IEEE Rev Biomed Eng. 2018;11:77-96. doi: 10.1109/RBME.2017.2777907. Epub 2017 Nov 27.
Bedside caregivers assess infants' pain at constant intervals by observing specific behavioral and physiological signs of pain. This standard has two main limitations. The first limitation is the intermittent assessment of pain, which might lead to missing pain when the infants are left unattended. Second, it is inconsistent since it depends on the observer's subjective judgment and differs between observers.

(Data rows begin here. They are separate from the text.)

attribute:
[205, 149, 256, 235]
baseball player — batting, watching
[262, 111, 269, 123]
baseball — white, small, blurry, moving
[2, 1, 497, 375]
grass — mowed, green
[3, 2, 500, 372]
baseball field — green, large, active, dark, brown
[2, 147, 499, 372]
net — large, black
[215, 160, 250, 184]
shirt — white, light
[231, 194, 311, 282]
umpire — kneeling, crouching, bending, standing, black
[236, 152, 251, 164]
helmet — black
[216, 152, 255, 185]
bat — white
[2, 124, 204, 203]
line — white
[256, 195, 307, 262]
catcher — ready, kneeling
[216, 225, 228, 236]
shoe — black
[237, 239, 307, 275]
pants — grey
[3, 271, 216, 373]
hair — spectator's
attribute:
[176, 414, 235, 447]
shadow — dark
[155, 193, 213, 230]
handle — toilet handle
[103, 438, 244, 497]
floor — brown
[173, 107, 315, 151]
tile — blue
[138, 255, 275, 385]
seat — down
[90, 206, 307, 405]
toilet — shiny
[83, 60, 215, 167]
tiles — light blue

Intermittent and inconsistent assessment can induce poor treatment and, therefore, cause serious long-term consequences. To mitigate these limitations, the current standard can be augmented by an automated system that monitors infants continuously and provides quantitative and consistent assessment of pain. Several automated methods have been introduced to assess infants' pain automatically based on analysis of behavioral or physiological pain indicators. This paper comprehensively reviews the automated approaches (i.e., approaches to feature extraction) for analyzing infants' pain and the current efforts in automatic pain recognition. In addition, it reviews the databases available to the research community and discusses the current limitations of the automated pain assessment.
床边护理人员通过观察婴儿疼痛的特定行为和生理迹象,在固定时间间隔评估婴儿的疼痛。这种标准有两个主要的局限性。第一个局限性是疼痛的间歇性评估,这可能导致在婴儿无人看管时错过疼痛。其次,它是不一致的,因为它取决于观察者的主观判断,并且在观察者之间存在差异。间歇性和不一致的评估可能导致治疗不佳,并因此造成严重的长期后果。为了减轻这些局限性,可以通过连续监测婴儿并提供疼痛的定量和一致评估的自动化系统来增强当前标准。已经引入了几种自动方法来基于对行为或生理疼痛指标的分析来自动评估婴儿的疼痛。本文全面回顾了用于分析婴儿疼痛的自动化方法(即特征提取方法)以及自动疼痛识别的当前进展。此外,它还回顾了可供研究界使用的数据库,并讨论了自动疼痛评估的当前局限性。